Menurutnya, kunci utama terletak pada peningkatan Indeks Pembangunan Manusia (IPM) yang berkelanjutan. Selain itu, Indonesia juga harus meyakinkan komunitas internasional tentang komitmennya terhadap transformasi digital. Ketahanan UMKM menghadapi gejolak ekonomi global menjadi bukti nyata kesiapan digitalisasi.
Fondasi Kredibilitas dan Investasi Asing
Teuku Rezasyah menggarisbawahi bahwa peningkatan Indeks Pembangunan Manusia bukan sekadar upaya membangun citra, melainkan fondasi kredibilitas. Dengan IPM yang tinggi, Indonesia akan lebih dipercaya oleh mitra global. Hal ini penting untuk menarik perhatian dan investasi dari berbagai negara yang mencari stabilitas.
Selain itu, Indonesia perlu menunjukkan keterbukaan terhadap investasi asing, baik yang padat karya maupun padat modal. Kedua jenis investasi ini sangat dibutuhkan untuk mencapai target pertumbuhan ekonomi delapan persen. Investasi akan menciptakan lapangan kerja dan mendorong inovasi di berbagai sektor industri.

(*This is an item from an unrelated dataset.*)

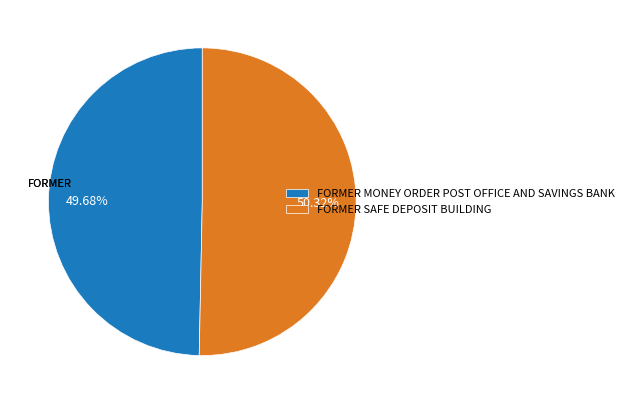

Which category has the biggest portion of the pie?

FORMER SAFE DEPOSIT BUILDING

Target pertumbuhan ekonomi yang ambisius tersebut memerlukan dorongan mobilitas ekonomi ratusan juta penduduk secara simultan. Ini berarti peningkatan partisipasi masyarakat dalam kegiatan ekonomi. Penguatan tata kelola Indonesia akan memastikan investasi ini dapat berjalan efektif dan memberikan manfaat maksimal bagi seluruh lapisan masyarakat.
Transformasi Digital dan Reformasi Birokrasi
Komitmen Indonesia terhadap transformasi digital menjadi elemen penting dalam memperkuat tata kelola. Rezasyah menyatakan, "Indonesia harus meyakinkan komunitas internasional bahwa negara ini mendukung transformasi digital, yang tercermin dari ketahanan UMKM menghadapi gejolak ekonomi global." Ini menunjukkan bahwa digitalisasi bukan hanya wacana, tetapi telah terbukti dalam praktik.

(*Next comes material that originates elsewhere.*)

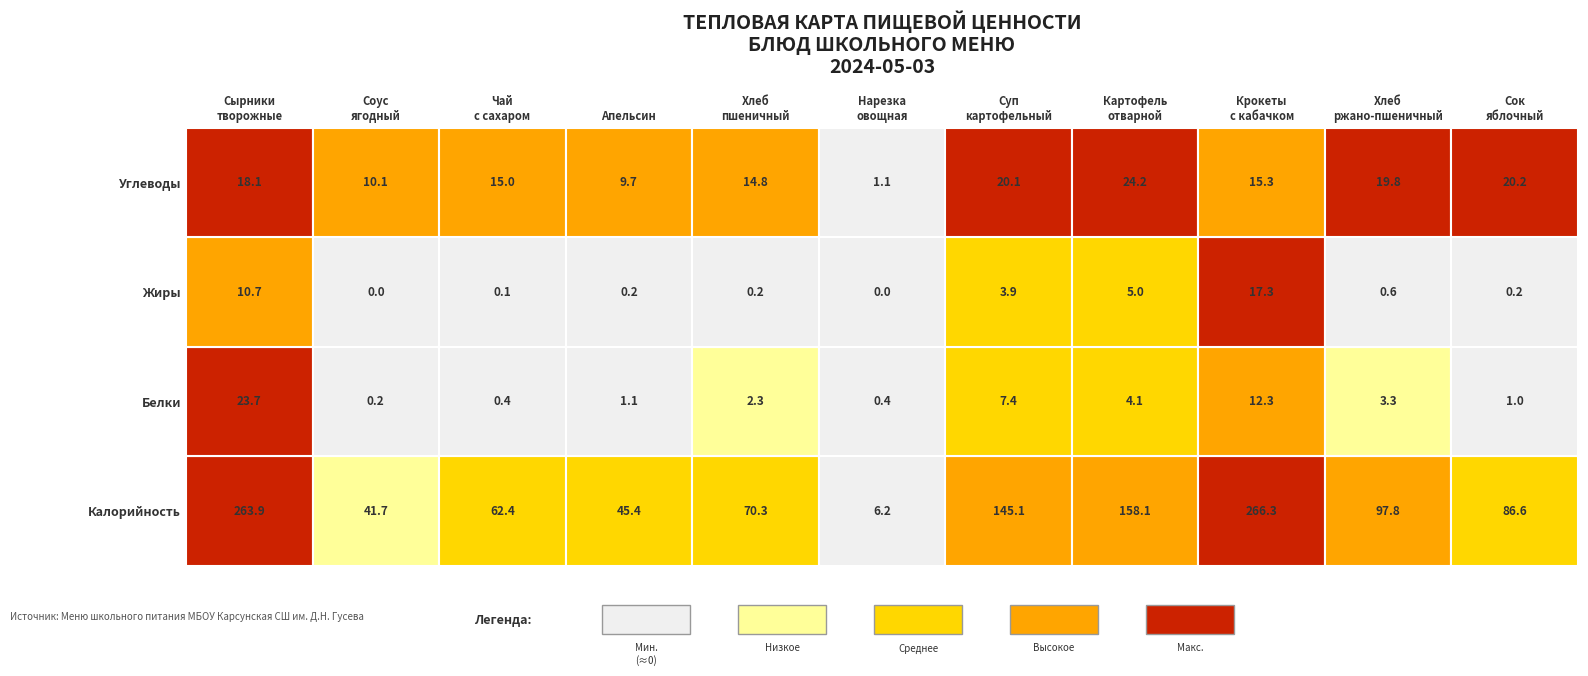

What is the average value of the Углеводы series?

15.3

Laman resmi Kementerian PAN-RB mencatat, OECD telah mengeluarkan Rekomendasi OECD 2024 mengenai pelayanan administrasi publik berpusat pada manusia. Rekomendasi ini mencakup visi strategis, nilai, dan hak melalui reformasi layanan publik. Ini termasuk penetapan dasar hukum dan fondasi penyampaian layanan publik, serta infrastruktur digital yang memadai.
Indonesia berkomitmen untuk memperkuat tata kelola dengan mengadopsi standar OECD melalui reformasi birokrasi yang menyeluruh. Digitalisasi layanan, transparansi, dan integritas menjadi pilar utama reformasi ini. Upaya ini juga bertujuan untuk menutup celah koordinasi lintas lembaga, meningkatkan efisiensi, serta membangun kepercayaan publik dan investor.
OECD juga menekankan pentingnya pengukuran kualitas layanan dan peningkatan partisipasi pengguna melalui survei. Langkah ini dilakukan untuk memastikan efektivitas kebijakan yang telah diterapkan. Dengan demikian, pelayanan publik dapat terus ditingkatkan sesuai kebutuhan masyarakat.